10. Some Like It Hot — Marilyn Monroe
Considered one of the greatest comedies of all time, Some Like it Hot film features two men on the run, forced by circumstances to pose as young women in a traveling band. While the men do get their fair share of laughs, it was Marilyn Monroe, as a sweet singer named Sugar, who undoubtedly stole the show. The men are caught in an intense competition for Sugar’s affection, all the while attempting to maintain their disguises as female band members. The 1959 comedy highlighted Monroe’s legendary charms, showcasing her not only as a “blonde bombshell” but as a skilled and technical comedic actress. The film was both a critical and commercial success – and won Monroe a Golden Globe for Best Actress!
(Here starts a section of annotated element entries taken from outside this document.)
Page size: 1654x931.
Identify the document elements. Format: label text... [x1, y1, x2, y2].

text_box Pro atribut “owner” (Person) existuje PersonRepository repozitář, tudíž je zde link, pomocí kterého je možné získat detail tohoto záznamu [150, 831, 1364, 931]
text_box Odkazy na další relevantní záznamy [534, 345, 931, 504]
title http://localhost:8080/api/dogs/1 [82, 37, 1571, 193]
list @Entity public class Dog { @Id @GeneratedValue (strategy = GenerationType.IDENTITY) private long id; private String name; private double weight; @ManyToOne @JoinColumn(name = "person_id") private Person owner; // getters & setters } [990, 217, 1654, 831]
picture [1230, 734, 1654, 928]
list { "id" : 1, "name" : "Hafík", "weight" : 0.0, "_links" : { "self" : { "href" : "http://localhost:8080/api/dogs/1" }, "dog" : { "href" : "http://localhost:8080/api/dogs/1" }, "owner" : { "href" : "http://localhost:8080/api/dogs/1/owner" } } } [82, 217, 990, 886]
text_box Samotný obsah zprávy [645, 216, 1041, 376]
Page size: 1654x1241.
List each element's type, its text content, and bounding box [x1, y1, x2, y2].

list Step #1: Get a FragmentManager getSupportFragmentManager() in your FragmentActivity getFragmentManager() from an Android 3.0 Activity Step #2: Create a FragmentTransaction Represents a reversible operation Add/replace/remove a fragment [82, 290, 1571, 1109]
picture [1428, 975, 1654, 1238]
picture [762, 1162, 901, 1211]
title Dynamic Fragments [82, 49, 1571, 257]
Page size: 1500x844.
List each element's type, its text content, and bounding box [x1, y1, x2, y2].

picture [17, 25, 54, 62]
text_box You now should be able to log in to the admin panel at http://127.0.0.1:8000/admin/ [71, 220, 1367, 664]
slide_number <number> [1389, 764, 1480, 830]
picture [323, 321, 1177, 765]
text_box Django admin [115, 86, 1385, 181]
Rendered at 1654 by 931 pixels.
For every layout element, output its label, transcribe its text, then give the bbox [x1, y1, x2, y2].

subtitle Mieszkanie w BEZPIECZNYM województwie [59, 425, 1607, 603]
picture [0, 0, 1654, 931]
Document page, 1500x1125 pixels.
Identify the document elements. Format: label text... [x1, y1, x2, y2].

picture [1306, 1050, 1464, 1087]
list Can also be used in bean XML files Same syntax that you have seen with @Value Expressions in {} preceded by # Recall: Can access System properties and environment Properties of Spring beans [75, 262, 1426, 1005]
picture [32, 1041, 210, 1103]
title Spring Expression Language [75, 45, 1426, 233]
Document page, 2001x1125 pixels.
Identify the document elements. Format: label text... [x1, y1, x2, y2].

BONUS: Mike Nichols’ The Graduate
If you’ve blazed through all 10 films in quarantine and are looking for more, this one’s for you! This 1967 romantic comedy features the work of not one but three talented Method Actors. Dustin Hoffman stars in the film as Benjamin Braddock, a young college graduate seduced by an older woman, Mrs. Robinson, played by Anne Bancroft. A true Method Acting movie, both Hoffman and Bancroft – as well as the film’s director, Mike Nichols – all studied under Lee Strasberg at the Actors Studio! The comedy was a smashing success and became the highest grossing film of 1967 worldwide, an incredible feat given that the year is widely considered one of the most ground-breaking in film history. In total, the film amassed an impressive 41 award nominations, even nabbing an Academy Award for Best Director.